I'd like also to know about your feelings in what regards to this issue, do you think it it's been something only happened one time? Do you have any particular suspicions?

Comment 11 Anthony DelSorbo 2020-04-29 08:56:32 MDT

(In reply to Felip Moll from comment #10)

> I would ask you to get the dmesg info when the issue happens again....

Will do.


 
> /apps/slurm/tools/bin/nhc-slurm
...
> -Is /apps/ the same filesystem than the one in bug 8826 ?

No.  Niagara is a completely separate cluster and does not utilize any file system utilized by the test cluster (Juno) or bigger production cluster (hera).

> -Is that a Lustre filesystem under a Dell Isilon NAS?

It is a lustre filesystem on a Exascalar 14KX based DDN system.

> -Which kernel versions do you use in this system?

CentOS with 3.10.0-1062.18.1.el7.x86_64

> 
> > > 3. At the same time, ask your network and filesystem engineers to check 

No root cause was able to be determined.  Nothing in the logs at all that would even lead anyone toward a particular troubleshooting path.
> 
> That's important. Is your test cluster (juno) using the same network,
> switches or filesystem than the production system?

Completely isolated (except for login and log management networks, of course.

> 
> > > 4. Remove this parameter-> LaunchParameters=slurmstepd_memlock

Thanks for the explanation.  We'll submit a change request and remove it.  As I read your explanation, it didn't seem to be a high impact change.

> 
> > > 5. Question: how often does it happen?
... 
> Interesting, I though this was happening more often. That will be more
> difficult to catch.

Agreed.  My main concern with this is that it affect the entire cluster and only after recently updating to 20.02.1.  

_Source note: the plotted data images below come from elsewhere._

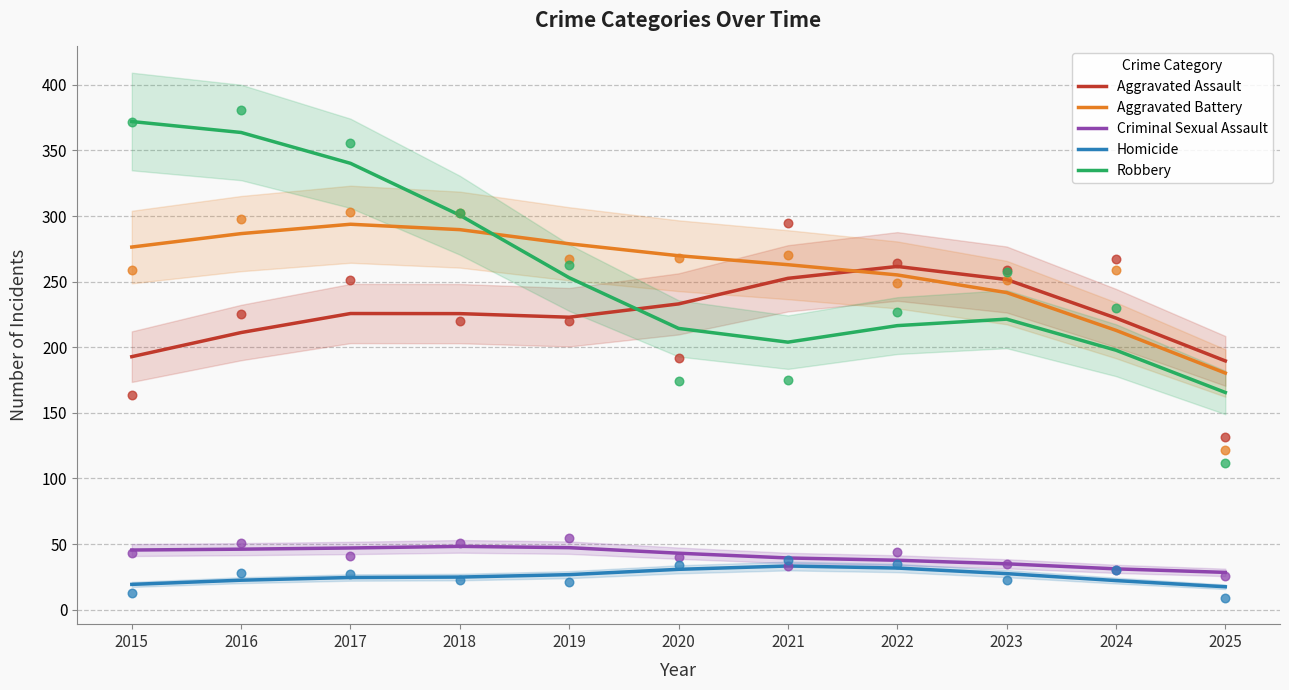

Which series reaches the minimum Y coordinate?

Homicide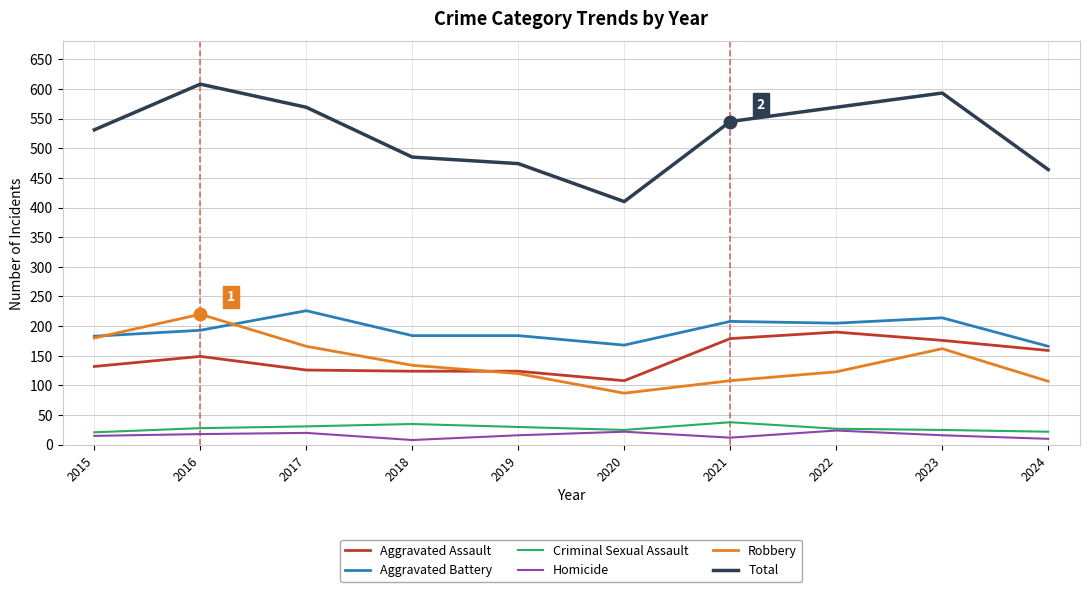

What value does the Aggravated Battery series have at 2023?

214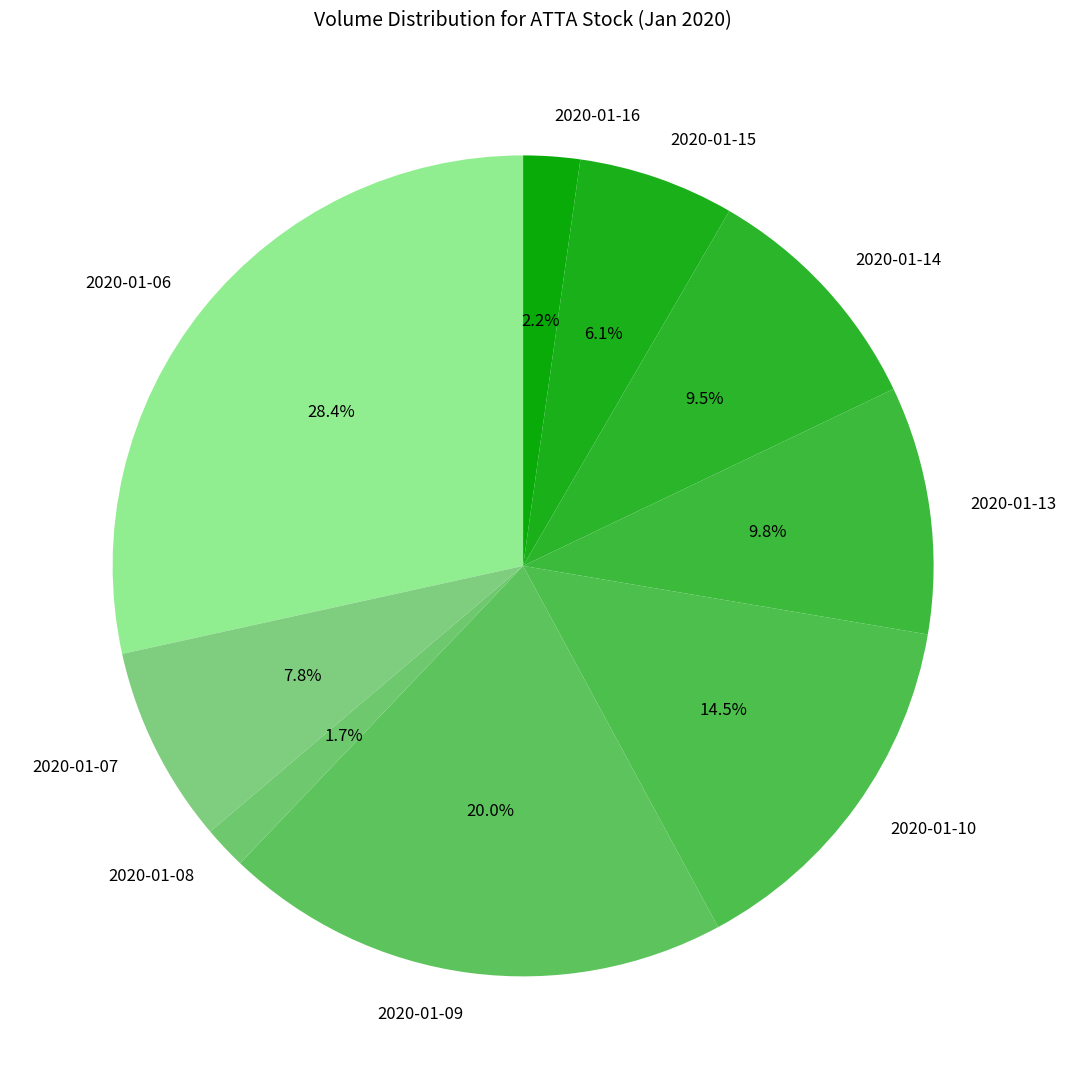

How many slices are in this pie chart?

9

> I'd like also to know about your feelings in what regards to this issue, do
> you think it it's been something only happened one time? Do you have any
> particular suspicions?

Honestly, anytime I deal with anything on Lustre the playbook goes out the window.  My opinion is that Lustre is not reliable and any glitch in the system will throw it off.  Especially since it communicates on InfiniBand.  All our communication is also over InfiniBand on this cluster - which is different from out Juno and Hera clusters.  

However, there's usually some clue that Lustre had a reaction of some sort.  This is not evident in the logs we have.  So, we're all puzzled.  Hence the reason for this ticket.  Had it been evident that it was a Lustre or InfiniBand issue, we would not have involved SchedMD.

At this point, I don't see a reason to keep this ticket open - unless there's additional information you want me to provide you.  We can close it it you'd like and I'll just re-open it should the issue recur once I take the actions you suggested above.

Best,

Tony.

Comment 12 Felip Moll 2020-05-04 06:36:11 MDT

> Honestly, anytime I deal with anything on Lustre the playbook goes out the
> window.  My opinion is that Lustre is not reliable and any glitch in the
> system will throw it off.  Especially since it communicates on InfiniBand. 
> All our communication is also over InfiniBand on this cluster - which is
> different from out Juno and Hera clusters.  
> 
> However, there's usually some clue that Lustre had a reaction of some sort. 
> This is not evident in the logs we have.  So, we're all puzzled.  Hence the
> reason for this ticket.  Had it been evident that it was a Lustre or
> InfiniBand issue, we would not have involved SchedMD.
> 
> At this point, I don't see a reason to keep this ticket open - unless
> there's additional information you want me to provide you.  We can close it
> it you'd like and I'll just re-open it should the issue recur once I take
> the actions you suggested above.
> 
> Best,
> 
> Tony.

Sadly I am out of ideas at the moment. I am concerned on the NHC scripts getting stuck and I think these living in /apps may have something to do with it. I am not blaming NHC but it interacting with IB or opening/reading/writing something in the Lustre filesystem which may have put the process into I/O wait.

Let me know if it happens again and just re-open.

Thanks and sorry for not being of more help in this one.